Devenir ton ami ? mais je le suis depuis toujours, tu le sais bien, souviens toi, je t’ai proposé d’habiter ensemble pour travailler plus aisément. Tu n’arrêtes jamais de m’interroger sur tout, sur notre devenir, nos souhaits qui tombent à l’eau, …le nuage qui passe tranquillement en t’ignorant. 

Je me souviens, tu répétais sans cesse, j’aimerais me singulariser, me glisser à l’intérieur des mots pour changer leur sens, être quelqu’un d’autre, reprendre ma vraie place, faire peau neuve en quelque sorte.

Mes interrogations deviendront tes suggestions, tu espaceras tes fugues pour un suivi pointu de notre travail.

Je suis très contente de t’avoir retrouvé, le temps m’a paru long, on va pouvoir reprendre nos fou-rires, nos joies !!! J’ai perdu des amis, j’en ai consolé d’autres, mes Muses antiques sont toujours là, fidèles, une petite nouvelle se penche un peu trop sur mes écrits, elle s’applique à remplir mon réservoir d’idées.

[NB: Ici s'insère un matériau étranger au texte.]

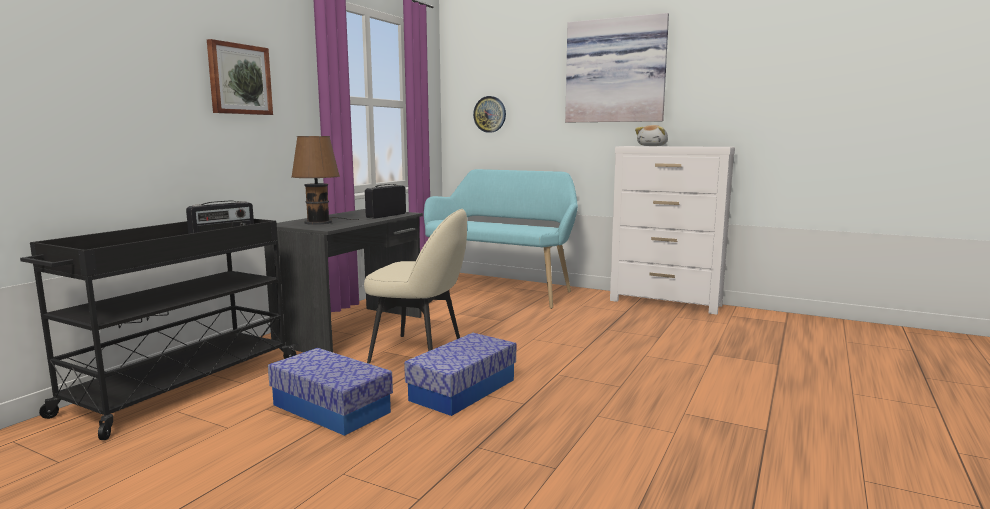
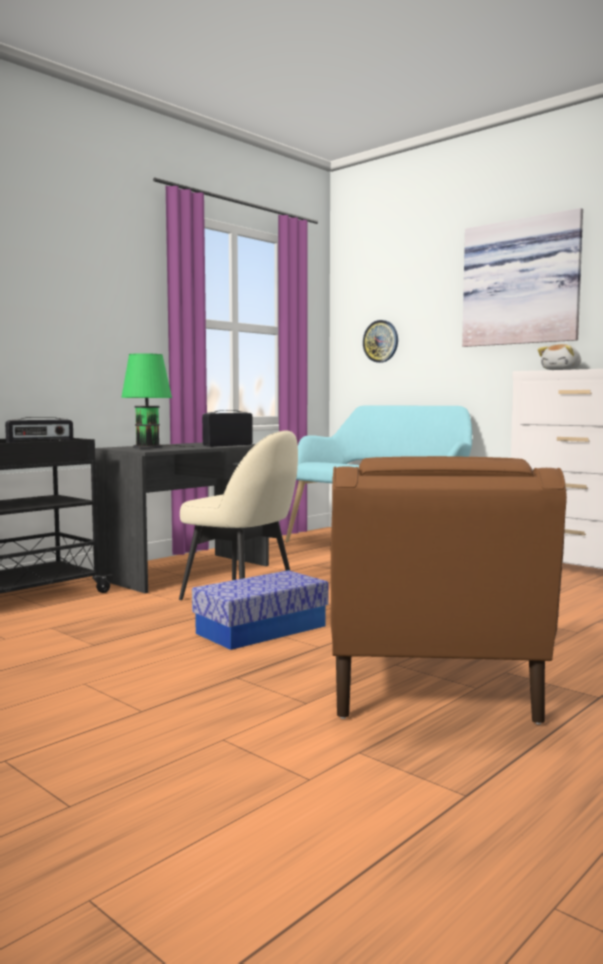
camera: 15 degrees right, 5 degrees down
picture [207,39,273,115] -> none
storage box [268,348,393,436] -> none
brown table lamp [291,136,359,225] -> green table lamp [121,353,194,448]
none -> brown armchair [331,456,567,724]

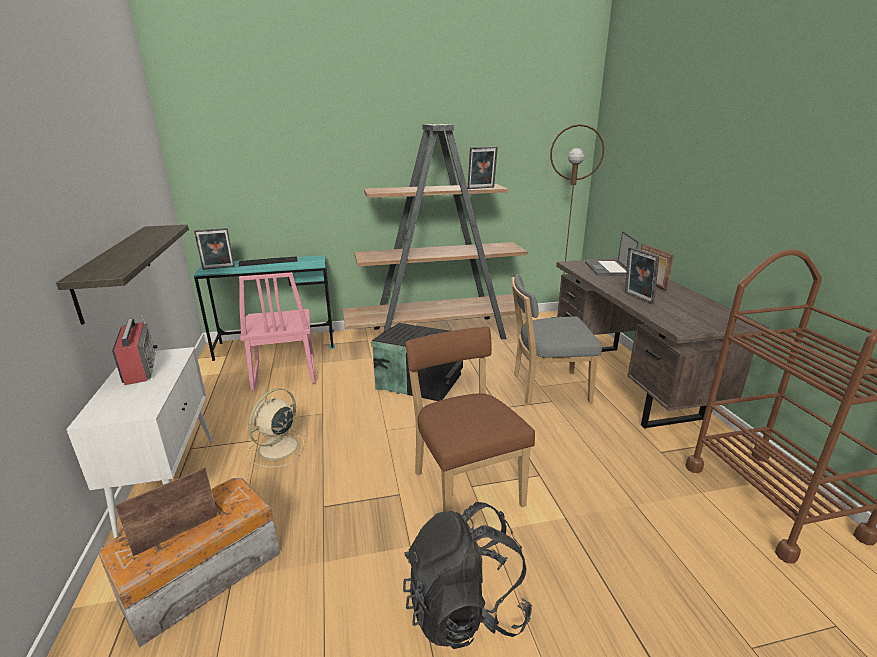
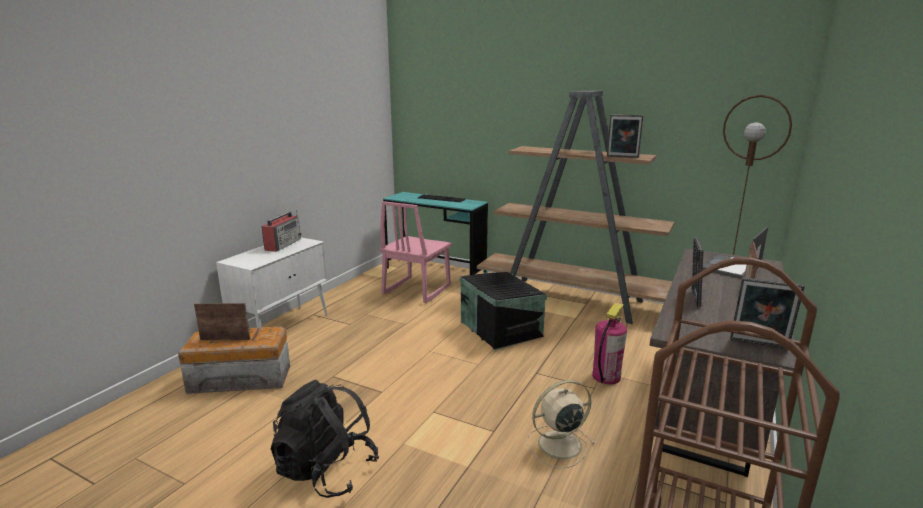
camera: 40 degrees right, 5 degrees down
shelf [56,225,189,325] -> none
picture frame [194,228,235,270] -> picture frame moved to [730,277,805,349]
beige fan [247,388,308,468] -> beige fan moved to [527,380,595,468]
brown chair [406,327,535,512] -> none
grey chair [511,273,602,405] -> fire extinguisher [592,303,627,384]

Tu exagères, ce n’est pas sérieux de rester seule à travailler toute la journée, on devient fou à corriger ses écrits…

Écoute, si je devais te présenter, l’ami idéal, tranquille, qui donne sans rien donner, où voudrais-tu le rencontrer ?

J’aimerai bien près de cet arbre, adossée à son tronc, entourée de ses fleurs, je l’attendrai, en écrivant, sans m’apercevoir que tous mes écrits, parlent de lui…

 

Bercée par la musique « Après un rêve, Gabriel Fauré »,

je me réveillerai,

Un peu éblouie devant tant de beauté,

je le chercherai des yeux...

 

 « Nous ne voyons pas les choses telles quelles sont, nous les voyons telles que nous voulons qu’elles soient » (Talmud).